● AIM OF THE EXERCISE: Set down every entry word for word. Omit the pictures.

Page images and extracted text
★ ★ ★ ★ ★ ★ ★

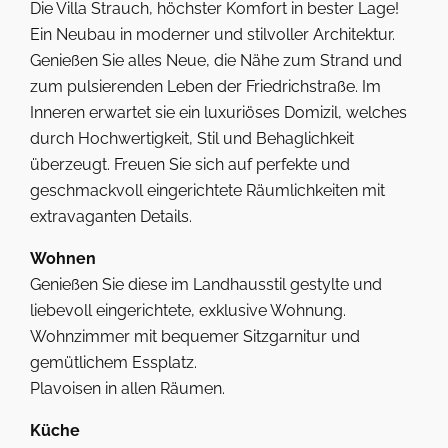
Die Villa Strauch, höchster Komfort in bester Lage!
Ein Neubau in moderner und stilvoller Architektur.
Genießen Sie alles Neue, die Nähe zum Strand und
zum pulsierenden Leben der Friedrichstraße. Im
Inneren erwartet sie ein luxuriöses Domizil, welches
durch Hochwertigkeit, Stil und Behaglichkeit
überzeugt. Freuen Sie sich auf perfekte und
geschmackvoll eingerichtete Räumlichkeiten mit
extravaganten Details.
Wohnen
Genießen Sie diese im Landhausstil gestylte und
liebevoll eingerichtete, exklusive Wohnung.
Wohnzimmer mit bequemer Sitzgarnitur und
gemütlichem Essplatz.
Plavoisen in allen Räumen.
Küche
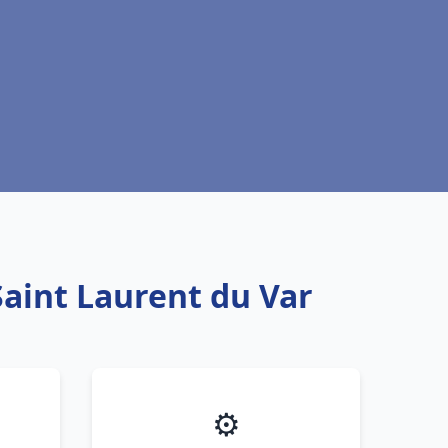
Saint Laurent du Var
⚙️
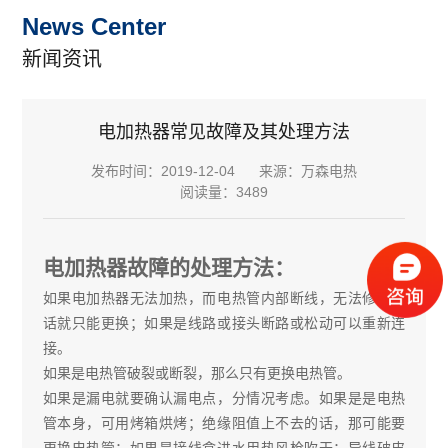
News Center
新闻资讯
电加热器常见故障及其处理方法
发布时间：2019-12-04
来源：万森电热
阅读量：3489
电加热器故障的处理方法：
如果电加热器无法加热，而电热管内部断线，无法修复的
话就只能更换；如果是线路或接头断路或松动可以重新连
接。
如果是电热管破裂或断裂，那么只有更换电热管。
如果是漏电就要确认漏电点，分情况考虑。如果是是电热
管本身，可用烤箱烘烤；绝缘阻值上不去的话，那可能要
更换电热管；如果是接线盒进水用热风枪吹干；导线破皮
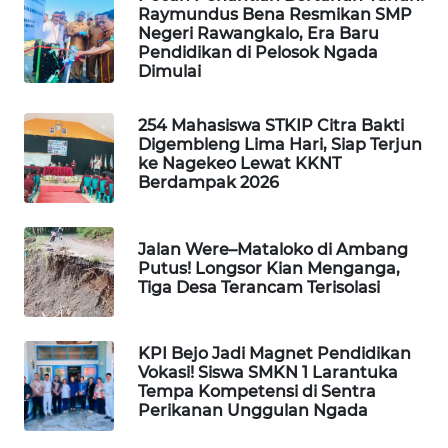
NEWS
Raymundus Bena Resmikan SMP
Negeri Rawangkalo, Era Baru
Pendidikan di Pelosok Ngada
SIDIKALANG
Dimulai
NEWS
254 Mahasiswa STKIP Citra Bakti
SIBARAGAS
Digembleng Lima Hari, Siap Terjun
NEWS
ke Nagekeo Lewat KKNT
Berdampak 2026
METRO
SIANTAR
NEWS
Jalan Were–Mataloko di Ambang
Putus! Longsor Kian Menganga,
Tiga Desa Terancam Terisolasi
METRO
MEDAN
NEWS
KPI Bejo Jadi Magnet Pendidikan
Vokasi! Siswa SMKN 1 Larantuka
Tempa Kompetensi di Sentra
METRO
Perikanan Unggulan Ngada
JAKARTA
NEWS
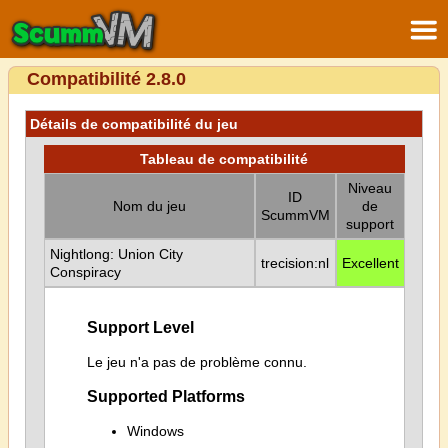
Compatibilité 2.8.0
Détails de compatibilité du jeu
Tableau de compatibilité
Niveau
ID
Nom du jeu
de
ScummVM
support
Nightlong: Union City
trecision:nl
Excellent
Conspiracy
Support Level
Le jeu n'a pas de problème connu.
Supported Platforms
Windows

★ ★ ★ ★ ★ ★ ★

● RESULT:
Die Villa Strauch, höchster Komfort in bester Lage!
Ein Neubau in moderner und stilvoller Architektur.
Genießen Sie alles Neue, die Nähe zum Strand und
zum pulsierenden Leben der Friedrichstraße. Im
Inneren erwartet sie ein luxuriöses Domizil, welches
durch Hochwertigkeit, Stil und Behaglichkeit
überzeugt. Freuen Sie sich auf perfekte und
geschmackvoll eingerichtete Räumlichkeiten mit
extravaganten Details.
Wohnen
Genießen Sie diese im Landhausstil gestylte und
liebevoll eingerichtete, exklusive Wohnung.
Wohnzimmer mit bequemer Sitzgarnitur und
gemütlichem Essplatz.
Plavoisen in allen Räumen.
Küche
Saint Laurent du Var
⚙️
News Center
新闻资讯
电加热器常见故障及其处理方法
发布时间：2019-12-04
来源：万森电热
阅读量：3489
电加热器故障的处理方法：
如果电加热器无法加热，而电热管内部断线，无法修复的
话就只能更换；如果是线路或接头断路或松动可以重新连
接。
如果是电热管破裂或断裂，那么只有更换电热管。
如果是漏电就要确认漏电点，分情况考虑。如果是是电热
管本身，可用烤箱烘烤；绝缘阻值上不去的话，那可能要
更换电热管；如果是接线盒进水用热风枪吹干；导线破皮
NEWS
Raymundus Bena Resmikan SMP
Negeri Rawangkalo, Era Baru
Pendidikan di Pelosok Ngada
SIDIKALANG
Dimulai
NEWS
254 Mahasiswa STKIP Citra Bakti
SIBARAGAS
Digembleng Lima Hari, Siap Terjun
NEWS
ke Nagekeo Lewat KKNT
Berdampak 2026
METRO
SIANTAR
NEWS
Jalan Were–Mataloko di Ambang
Putus! Longsor Kian Menganga,
Tiga Desa Terancam Terisolasi
METRO
MEDAN
NEWS
KPI Bejo Jadi Magnet Pendidikan
Vokasi! Siswa SMKN 1 Larantuka
Tempa Kompetensi di Sentra
METRO
Perikanan Unggulan Ngada
JAKARTA
NEWS
Compatibilité 2.8.0
Détails de compatibilité du jeu
Tableau de compatibilité
Niveau
ID
Nom du jeu
de
ScummVM
support
Nightlong: Union City
trecision:nl
Excellent
Conspiracy
Support Level
Le jeu n'a pas de problème connu.
Supported Platforms
Windows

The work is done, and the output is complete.